··· DATA TO USE ···
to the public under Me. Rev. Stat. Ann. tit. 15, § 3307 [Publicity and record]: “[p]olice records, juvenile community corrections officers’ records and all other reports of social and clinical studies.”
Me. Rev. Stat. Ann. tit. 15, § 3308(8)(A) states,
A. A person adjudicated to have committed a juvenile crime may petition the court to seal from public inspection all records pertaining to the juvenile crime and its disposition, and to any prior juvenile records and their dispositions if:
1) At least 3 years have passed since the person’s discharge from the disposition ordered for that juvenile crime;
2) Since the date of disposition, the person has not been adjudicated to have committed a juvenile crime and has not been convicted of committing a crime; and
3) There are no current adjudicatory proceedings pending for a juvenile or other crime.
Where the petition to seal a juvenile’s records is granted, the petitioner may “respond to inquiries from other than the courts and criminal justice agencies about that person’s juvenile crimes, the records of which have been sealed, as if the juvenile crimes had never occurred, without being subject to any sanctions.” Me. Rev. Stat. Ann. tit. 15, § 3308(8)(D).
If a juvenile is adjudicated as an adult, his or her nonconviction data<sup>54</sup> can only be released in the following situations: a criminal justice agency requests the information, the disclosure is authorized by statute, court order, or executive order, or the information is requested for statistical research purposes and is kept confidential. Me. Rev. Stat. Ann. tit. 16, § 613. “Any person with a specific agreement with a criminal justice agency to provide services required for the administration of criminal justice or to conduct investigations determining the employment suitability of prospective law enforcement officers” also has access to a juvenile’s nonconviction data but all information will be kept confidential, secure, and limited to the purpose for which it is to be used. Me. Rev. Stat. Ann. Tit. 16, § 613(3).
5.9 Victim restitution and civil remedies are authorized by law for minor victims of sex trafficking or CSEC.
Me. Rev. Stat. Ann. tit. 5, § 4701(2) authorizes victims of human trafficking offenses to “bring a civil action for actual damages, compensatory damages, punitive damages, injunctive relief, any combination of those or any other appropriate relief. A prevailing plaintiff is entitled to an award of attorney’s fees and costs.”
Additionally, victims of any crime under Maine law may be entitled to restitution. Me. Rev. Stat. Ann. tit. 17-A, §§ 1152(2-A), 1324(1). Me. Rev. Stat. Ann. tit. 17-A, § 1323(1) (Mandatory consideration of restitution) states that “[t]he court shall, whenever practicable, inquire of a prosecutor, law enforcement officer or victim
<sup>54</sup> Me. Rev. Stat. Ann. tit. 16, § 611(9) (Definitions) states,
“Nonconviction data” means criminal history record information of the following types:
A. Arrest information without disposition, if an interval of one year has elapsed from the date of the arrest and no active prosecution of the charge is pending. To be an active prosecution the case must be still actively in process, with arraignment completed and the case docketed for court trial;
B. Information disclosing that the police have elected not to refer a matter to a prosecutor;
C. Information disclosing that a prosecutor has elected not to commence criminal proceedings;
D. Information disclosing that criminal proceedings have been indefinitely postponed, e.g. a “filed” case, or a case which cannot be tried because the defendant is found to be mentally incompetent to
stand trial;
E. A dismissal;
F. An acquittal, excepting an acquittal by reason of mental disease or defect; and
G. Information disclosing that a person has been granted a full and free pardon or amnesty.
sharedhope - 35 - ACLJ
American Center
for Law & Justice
···
*EXERCISE OBJECTIVE*
Please go through the data and copy each line containing the word "committed".

*RESULT*
A. A person adjudicated to have committed a juvenile crime may petition the court to seal from public inspection all records pertaining to the juvenile crime and its disposition, and to any prior juvenile records and their dispositions if:
2) Since the date of disposition, the person has not been adjudicated to have committed a juvenile crime and has not been convicted of committing a crime; and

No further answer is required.